ENH: Data formatting with unicode length by sinhrks · Pull Request #11102 · pandas-dev/pandas (original) (raw)

OK, this PR should work all cases which I'm aware of. Appreciated if anyone provide further test cases if any concerns.

@shoyer Yes, east-asian prefer this to be default True. But it is almost 2 times slower in below case.

DataFrame contains 10000 data, 100 rows * 100 columns, each item contains 10 Unicode chars
Display options are default:
- pd.options.display.max_rows: 60
- pd.options.display.max_columns: 20

import numpy as np
import pandas as pd

chars = list(u'あいうえおかきくけこさしすせそたちつてとなにぬねの')

def rand_jp(x):
    return ''.join(np.random.choice(chars) for _ in range(x))

df = pd.DataFrame(np.empty((100, 100)))
df = df.applymap(lambda x: rand_jp(10))

%timeit unicode(df)

────

» Prompt
Carry on the pandas pull request discussion about unicode display width from the point where it stops. The material after this point has nothing to do with the pandas discussion above.

────

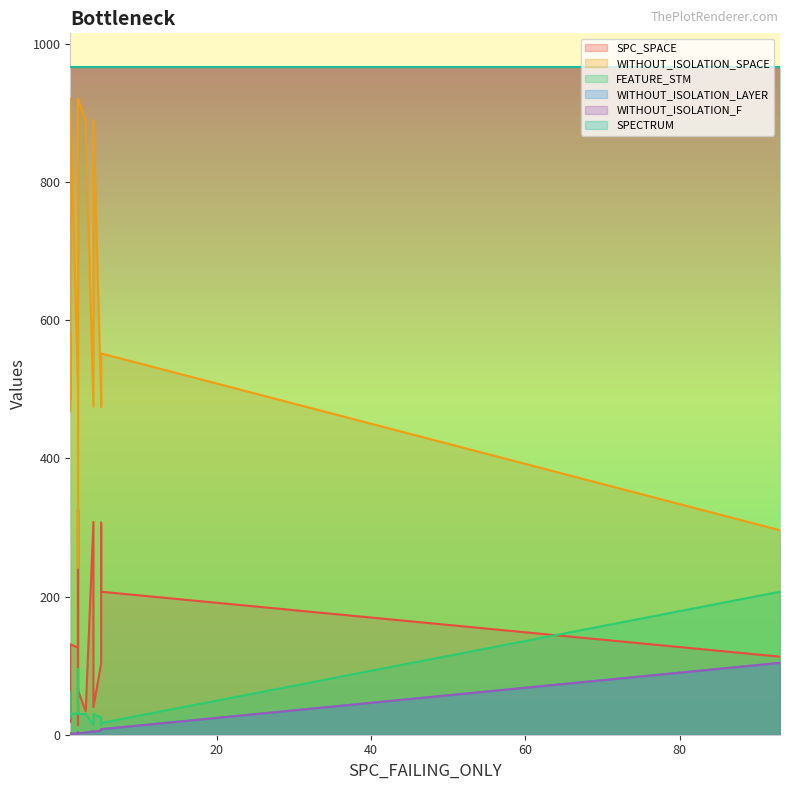

Does the chart have visible grid lines?

No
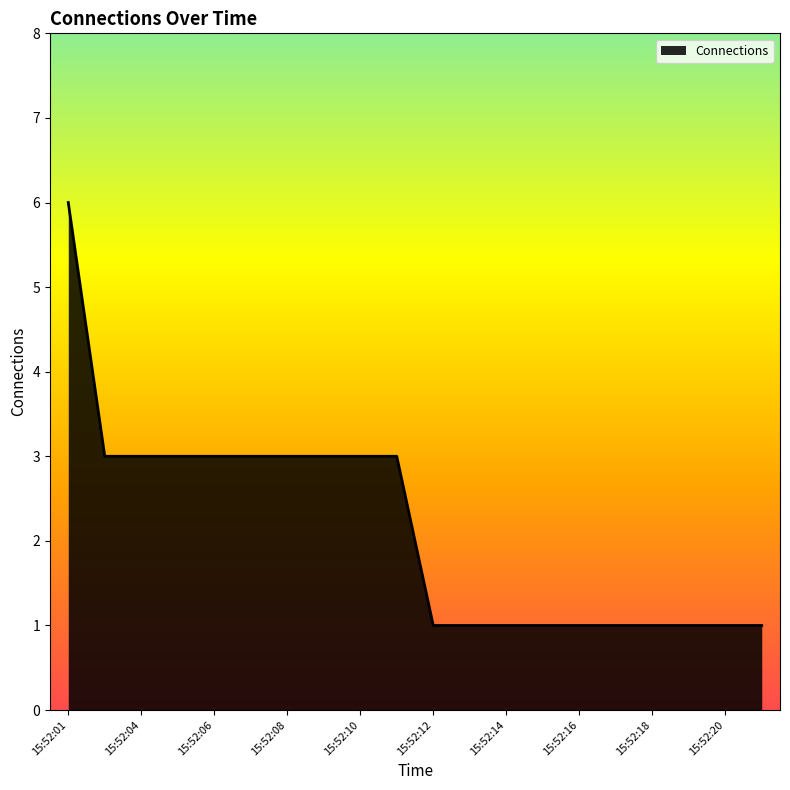

How many lines are shown in the chart?

1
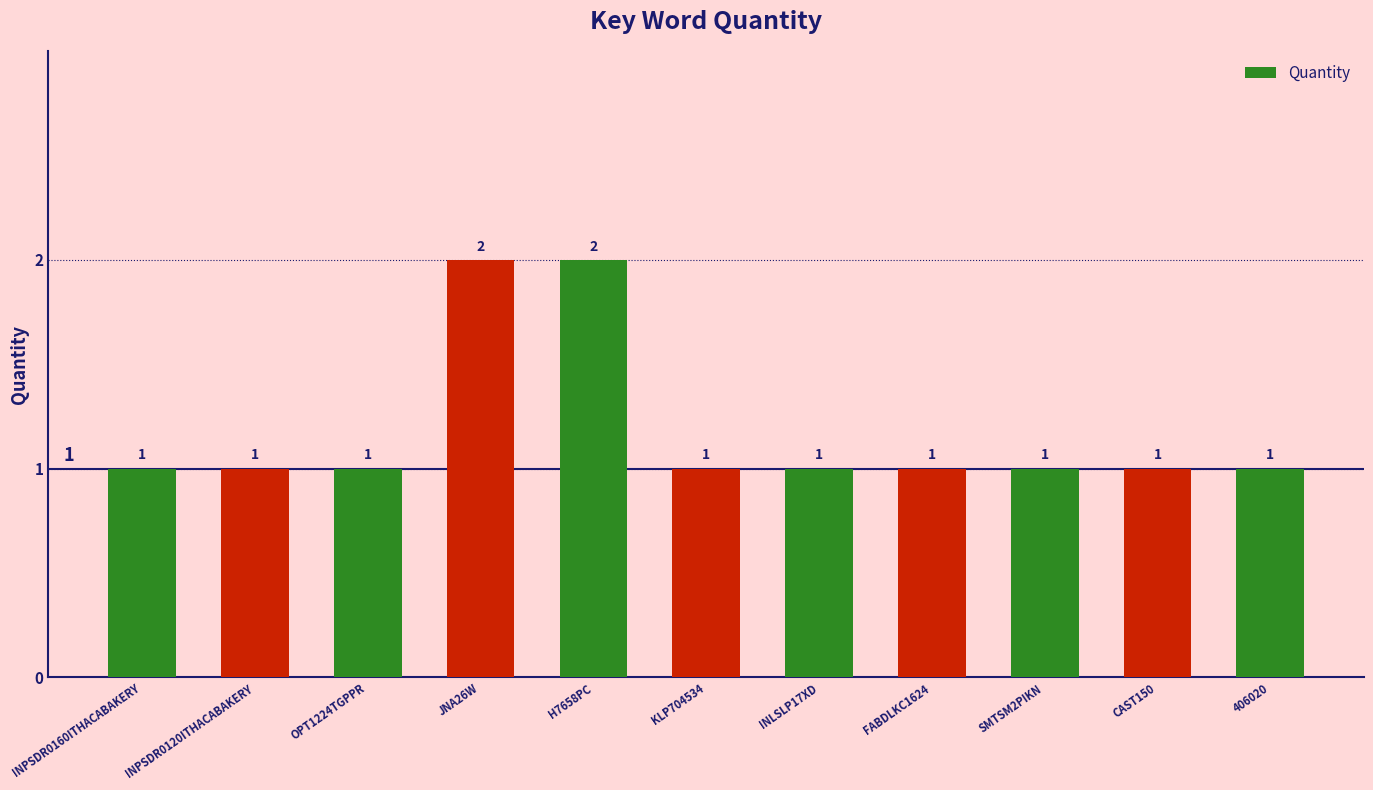

Reading left to right, extract all data points from this chart.

1	1	1	2	2	1	1	1	1	1	1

────

» Answer to the problem
# 10 loops, best of 3: 177 ms per loop

# Enable Unicode handling
pd.options.display.unicode.east_asian_width = True

%timeit unicode(df)
# 1 loops, best of 3: 381 ms per loop

The affect is almost the same as all ascii (same condition except for characters are all ascii):

Default: 10 loops, best of 3: 131 ms per loop
Enable Unicode handling: 1 loops, best of 3: 302 ms per loop

@kawochen I may not properly understand, but reducing East Asian Width category will not affect to the performance because dict lookup is O(1).

I think ambiguous characters need special handling (?).

Do you have any idea about affected characters and special handling logic? My concern is these characters can not be aligned properly even if we tried so.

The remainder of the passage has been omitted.